Le directeur exécutif d'Intel, Lip-Bu Tan, est allé plus loin dans une vidéo diffusée lundi par le ministère du Commerce: « Je n'ai pas besoin de la subvention », a-t-il dit, a-t-il ajouté: « Mais j'espère vraiment que le gouvernement de l'UE est mon actionnaire. »

Intel n'est pas la première entreprise dans laquelle Trump a été impliqué

Les analystes ont également soulevé des doutes sur l'impact de l'accord sur le portefeuille client. « Est-il concevable que, dans le cadre de quelque chose comme ça, l'administration peut » encourager « les clients à utiliser la capacité d'Intel? » Stacy Rasgon a écrit, analyste de Bernstein, dans une note publiée mardi.

Intel n'est pas la seule entreprise dans laquelle Trump a été directement impliqué. La Maison Blanche est intervenue en juin pour spécifier l'achat de l'acier américain par le Japanese Nippon Steel, acquérant ce que Trump a appelé une « action en or » qui donne à Washington le contrôle des opérations. Il a également acquis une participation à la MP Materials Rare Company.

En outre, lundi, le conseiller économique de la Maison Blanche, Kevin Hasett, a déclaré que le gouvernement pourrait participer à d'autres sociétés.

« Les entreprises qui sont totalement ou partiellement nationalisées n'obtiennent pas de bons résultats car elles ne peuvent pas prendre de décisions stratégiques basées uniquement sur le marché », a déclaré Nell Minow, président de ValueEdge Advisors, basé à Portland, dans le Maine.

La Maison Blanche défend sa stratégie, faisant valoir que les États-Unis doivent renforcer sa capacité de production dans les industries critiques, au lieu de dépendre de la fabrication à l'étranger.

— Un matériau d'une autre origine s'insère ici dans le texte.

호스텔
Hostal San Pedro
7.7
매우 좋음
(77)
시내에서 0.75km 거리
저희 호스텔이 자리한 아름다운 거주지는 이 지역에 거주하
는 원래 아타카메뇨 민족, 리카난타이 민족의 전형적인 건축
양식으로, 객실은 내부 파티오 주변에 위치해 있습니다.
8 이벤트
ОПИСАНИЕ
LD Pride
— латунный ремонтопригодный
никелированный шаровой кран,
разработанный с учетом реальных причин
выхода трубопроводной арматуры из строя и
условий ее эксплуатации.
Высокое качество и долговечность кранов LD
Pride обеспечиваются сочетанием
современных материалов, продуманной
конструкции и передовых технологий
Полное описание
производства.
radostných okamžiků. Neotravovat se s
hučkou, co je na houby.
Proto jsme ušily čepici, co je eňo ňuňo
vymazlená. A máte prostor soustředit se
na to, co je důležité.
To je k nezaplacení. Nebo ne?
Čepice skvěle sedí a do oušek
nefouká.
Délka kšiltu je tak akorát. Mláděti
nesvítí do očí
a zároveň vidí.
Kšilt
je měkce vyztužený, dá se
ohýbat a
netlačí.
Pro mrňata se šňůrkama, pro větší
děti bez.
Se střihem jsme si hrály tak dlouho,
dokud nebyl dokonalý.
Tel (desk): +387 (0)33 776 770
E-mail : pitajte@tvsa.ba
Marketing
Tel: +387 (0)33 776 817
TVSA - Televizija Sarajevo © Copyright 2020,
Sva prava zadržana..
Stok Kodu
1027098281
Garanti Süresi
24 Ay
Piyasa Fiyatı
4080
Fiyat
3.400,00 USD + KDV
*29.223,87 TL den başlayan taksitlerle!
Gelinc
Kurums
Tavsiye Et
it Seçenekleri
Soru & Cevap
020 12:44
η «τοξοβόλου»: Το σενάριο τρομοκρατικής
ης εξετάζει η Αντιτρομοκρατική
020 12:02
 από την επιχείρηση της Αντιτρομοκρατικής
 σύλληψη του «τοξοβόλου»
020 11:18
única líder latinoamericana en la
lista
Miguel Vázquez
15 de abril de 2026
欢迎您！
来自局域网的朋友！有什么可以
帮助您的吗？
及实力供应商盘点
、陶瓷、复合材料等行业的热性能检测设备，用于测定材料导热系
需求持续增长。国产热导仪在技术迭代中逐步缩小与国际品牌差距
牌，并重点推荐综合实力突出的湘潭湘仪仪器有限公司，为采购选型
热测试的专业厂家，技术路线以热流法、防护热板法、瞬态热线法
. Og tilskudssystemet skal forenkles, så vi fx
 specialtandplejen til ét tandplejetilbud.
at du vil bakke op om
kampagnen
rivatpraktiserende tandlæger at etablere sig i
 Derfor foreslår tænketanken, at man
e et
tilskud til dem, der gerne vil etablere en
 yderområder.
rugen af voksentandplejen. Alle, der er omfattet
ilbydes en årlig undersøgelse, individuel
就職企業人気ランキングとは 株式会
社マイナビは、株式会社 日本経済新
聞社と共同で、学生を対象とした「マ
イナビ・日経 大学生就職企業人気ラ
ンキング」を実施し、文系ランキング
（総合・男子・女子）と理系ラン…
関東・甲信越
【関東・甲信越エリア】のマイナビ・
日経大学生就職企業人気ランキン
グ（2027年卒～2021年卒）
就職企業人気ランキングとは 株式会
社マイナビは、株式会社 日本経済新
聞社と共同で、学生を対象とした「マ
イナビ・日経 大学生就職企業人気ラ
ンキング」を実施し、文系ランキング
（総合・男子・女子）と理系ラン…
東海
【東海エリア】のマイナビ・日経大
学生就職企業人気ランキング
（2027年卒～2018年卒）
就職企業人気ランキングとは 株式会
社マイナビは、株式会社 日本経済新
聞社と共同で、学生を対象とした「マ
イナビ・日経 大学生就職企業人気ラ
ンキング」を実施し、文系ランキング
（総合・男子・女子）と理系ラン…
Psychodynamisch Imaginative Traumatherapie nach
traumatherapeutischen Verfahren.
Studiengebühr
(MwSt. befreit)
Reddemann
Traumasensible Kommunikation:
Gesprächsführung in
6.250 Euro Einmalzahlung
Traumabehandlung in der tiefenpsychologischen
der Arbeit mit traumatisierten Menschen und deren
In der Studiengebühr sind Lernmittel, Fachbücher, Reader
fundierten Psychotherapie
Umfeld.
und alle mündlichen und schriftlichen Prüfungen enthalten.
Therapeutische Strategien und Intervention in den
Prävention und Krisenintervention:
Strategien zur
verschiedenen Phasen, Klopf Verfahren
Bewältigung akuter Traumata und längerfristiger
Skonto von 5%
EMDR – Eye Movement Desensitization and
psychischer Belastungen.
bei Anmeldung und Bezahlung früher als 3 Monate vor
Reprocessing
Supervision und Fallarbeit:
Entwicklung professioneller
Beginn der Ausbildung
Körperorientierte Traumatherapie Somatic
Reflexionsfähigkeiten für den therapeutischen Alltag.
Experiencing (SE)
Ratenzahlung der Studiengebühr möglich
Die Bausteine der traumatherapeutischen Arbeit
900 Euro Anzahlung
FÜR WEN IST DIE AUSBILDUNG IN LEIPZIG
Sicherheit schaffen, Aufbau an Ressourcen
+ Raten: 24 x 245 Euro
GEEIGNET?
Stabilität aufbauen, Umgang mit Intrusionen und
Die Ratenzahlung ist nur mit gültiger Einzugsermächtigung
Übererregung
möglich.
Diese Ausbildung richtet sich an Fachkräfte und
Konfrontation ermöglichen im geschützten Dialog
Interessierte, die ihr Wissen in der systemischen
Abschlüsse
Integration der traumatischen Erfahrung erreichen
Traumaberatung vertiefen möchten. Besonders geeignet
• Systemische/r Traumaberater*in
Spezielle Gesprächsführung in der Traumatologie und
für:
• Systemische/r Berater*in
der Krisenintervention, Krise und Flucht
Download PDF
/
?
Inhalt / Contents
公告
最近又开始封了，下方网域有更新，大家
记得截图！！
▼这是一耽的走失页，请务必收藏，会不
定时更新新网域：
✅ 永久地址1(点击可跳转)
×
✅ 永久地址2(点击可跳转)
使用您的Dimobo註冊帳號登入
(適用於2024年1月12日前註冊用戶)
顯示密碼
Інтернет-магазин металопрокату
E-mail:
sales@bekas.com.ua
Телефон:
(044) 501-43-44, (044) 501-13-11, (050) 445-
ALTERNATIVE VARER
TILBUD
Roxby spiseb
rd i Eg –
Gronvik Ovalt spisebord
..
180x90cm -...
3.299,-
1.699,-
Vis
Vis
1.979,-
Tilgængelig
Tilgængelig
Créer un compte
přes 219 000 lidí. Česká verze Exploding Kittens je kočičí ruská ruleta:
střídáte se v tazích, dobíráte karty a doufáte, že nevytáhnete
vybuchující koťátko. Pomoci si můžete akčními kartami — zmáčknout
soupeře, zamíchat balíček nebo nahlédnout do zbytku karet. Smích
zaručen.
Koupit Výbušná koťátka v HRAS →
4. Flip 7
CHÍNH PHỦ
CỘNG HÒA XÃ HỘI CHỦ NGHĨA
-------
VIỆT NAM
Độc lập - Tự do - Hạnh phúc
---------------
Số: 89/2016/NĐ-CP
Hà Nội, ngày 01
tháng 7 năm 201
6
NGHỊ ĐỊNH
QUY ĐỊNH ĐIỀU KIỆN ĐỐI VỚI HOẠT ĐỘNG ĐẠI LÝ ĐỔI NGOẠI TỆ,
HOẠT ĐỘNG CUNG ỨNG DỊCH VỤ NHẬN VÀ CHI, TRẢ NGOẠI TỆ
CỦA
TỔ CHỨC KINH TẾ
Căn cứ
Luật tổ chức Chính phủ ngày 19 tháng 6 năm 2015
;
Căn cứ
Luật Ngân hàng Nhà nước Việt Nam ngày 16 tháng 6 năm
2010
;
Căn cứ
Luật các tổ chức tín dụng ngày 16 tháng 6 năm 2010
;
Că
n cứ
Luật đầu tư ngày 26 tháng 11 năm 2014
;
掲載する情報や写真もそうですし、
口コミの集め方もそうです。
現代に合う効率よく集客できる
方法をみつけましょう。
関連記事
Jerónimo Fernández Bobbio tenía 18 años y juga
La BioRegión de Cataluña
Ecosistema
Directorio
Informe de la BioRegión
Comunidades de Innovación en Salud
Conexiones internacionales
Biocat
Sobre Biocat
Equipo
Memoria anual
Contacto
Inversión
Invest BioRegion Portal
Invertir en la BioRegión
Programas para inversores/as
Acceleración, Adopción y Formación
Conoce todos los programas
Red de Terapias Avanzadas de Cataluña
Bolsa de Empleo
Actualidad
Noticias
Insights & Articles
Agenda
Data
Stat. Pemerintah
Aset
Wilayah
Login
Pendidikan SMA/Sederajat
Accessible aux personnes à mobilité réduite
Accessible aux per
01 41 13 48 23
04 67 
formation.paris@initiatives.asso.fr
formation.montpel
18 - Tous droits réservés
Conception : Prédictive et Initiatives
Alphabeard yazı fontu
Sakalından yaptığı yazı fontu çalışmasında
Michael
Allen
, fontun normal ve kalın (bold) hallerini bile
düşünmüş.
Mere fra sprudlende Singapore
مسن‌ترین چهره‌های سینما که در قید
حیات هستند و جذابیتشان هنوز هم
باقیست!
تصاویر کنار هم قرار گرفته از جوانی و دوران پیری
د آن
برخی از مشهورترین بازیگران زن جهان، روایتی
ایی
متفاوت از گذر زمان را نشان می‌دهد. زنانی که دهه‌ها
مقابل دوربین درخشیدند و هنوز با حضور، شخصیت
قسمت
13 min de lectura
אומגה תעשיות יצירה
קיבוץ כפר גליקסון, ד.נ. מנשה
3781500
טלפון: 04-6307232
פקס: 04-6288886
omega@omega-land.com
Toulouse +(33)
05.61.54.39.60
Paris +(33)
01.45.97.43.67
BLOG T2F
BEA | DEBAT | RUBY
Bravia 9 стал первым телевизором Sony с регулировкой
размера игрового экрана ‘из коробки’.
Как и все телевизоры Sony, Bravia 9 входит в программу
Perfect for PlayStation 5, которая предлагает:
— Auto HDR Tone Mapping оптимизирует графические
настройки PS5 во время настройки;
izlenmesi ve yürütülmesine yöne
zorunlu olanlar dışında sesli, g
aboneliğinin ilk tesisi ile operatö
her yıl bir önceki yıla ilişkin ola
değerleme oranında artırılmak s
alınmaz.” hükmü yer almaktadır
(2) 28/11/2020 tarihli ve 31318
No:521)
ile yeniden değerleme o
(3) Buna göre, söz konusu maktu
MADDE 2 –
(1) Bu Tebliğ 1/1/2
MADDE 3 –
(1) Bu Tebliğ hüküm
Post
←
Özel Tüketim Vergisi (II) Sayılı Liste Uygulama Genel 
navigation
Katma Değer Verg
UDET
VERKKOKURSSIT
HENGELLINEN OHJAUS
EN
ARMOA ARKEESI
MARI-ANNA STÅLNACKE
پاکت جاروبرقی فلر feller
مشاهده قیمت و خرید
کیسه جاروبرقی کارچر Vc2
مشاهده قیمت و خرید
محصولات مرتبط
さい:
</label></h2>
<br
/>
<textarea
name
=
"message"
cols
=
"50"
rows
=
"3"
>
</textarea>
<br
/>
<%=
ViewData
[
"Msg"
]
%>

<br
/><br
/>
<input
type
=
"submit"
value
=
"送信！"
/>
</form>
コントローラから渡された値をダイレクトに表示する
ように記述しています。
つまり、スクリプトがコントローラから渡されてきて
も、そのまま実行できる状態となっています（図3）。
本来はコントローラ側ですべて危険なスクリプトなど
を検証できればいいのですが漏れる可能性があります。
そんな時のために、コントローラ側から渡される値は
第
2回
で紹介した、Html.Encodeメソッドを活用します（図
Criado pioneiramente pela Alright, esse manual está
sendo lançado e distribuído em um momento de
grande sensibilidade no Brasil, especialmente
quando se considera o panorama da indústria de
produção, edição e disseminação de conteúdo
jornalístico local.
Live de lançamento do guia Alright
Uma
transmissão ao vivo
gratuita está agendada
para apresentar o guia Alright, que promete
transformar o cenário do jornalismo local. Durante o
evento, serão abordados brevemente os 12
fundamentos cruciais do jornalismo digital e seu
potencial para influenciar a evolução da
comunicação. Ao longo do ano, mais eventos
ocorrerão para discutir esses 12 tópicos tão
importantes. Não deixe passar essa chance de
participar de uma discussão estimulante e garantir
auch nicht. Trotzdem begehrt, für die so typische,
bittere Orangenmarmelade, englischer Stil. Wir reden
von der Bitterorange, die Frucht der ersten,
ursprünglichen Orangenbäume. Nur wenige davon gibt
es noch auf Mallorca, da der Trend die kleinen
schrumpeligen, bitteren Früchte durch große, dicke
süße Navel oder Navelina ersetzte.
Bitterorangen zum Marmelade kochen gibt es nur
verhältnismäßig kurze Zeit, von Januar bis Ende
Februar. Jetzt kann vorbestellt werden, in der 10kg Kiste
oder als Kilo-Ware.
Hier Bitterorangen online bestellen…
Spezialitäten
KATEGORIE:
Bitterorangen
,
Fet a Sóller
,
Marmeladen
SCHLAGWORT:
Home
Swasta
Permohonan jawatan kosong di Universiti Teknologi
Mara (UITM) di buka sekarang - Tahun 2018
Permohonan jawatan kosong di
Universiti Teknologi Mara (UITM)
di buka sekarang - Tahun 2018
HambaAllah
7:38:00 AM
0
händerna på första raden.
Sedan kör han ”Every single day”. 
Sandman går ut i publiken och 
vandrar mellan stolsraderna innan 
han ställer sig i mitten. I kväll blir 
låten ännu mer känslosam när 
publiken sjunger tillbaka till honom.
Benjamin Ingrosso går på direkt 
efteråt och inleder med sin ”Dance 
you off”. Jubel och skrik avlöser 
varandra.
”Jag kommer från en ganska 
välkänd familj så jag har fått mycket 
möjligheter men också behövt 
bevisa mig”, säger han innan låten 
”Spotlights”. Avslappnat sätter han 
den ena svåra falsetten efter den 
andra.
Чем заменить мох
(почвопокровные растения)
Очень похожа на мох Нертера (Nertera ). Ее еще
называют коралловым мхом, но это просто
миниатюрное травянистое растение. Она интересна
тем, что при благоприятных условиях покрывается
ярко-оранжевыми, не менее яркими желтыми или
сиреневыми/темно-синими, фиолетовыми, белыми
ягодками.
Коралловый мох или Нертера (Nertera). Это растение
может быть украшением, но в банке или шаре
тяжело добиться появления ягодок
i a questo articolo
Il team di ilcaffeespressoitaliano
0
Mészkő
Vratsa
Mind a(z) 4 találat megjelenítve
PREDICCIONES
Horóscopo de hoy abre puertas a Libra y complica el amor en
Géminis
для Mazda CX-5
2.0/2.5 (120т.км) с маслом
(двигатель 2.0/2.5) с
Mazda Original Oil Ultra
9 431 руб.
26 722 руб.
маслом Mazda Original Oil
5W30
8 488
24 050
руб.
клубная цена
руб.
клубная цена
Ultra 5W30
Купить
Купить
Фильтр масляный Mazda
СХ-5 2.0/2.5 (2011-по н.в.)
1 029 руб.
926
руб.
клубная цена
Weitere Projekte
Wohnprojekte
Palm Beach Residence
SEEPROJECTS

De nombreux directeurs exécutifs ont rencontré Trump après leur référence en novembre 2024, et ce défilé des visites s'est poursuivi au cours de leur mandat. Parmi eux, il a souligné celui du directeur exécutif d'Apple, Tim Cook, qui, au début du mois, lui a donné une plaque basée sur l'or à 24 carats extraite dans l'Utah.

Apple, l'une des sociétés les plus précieuses du monde, avec une valeur marchande supérieure à 3 milliards de dollars, a tenté de transférer une partie de sa production de la Chine vers l'Inde, un mouvement prioritaire dans la guerre commerciale de Trump pendant son premier mandat, bien que également critiqué par elle. La société a également annoncé un investissement de 600 milliards de dollars aux États-Unis, et la Maison Blanche a suggéré qu'elle pourrait fabriquer des smartphones dans le pays.

Actuellement, les États-Unis n'ont pas de capacité importante à produire des téléphones portables. « Je pense que les entreprises commencent à réaliser combien de contrôle et de biens qu'ils veulent céder au gouvernement », a conclu George.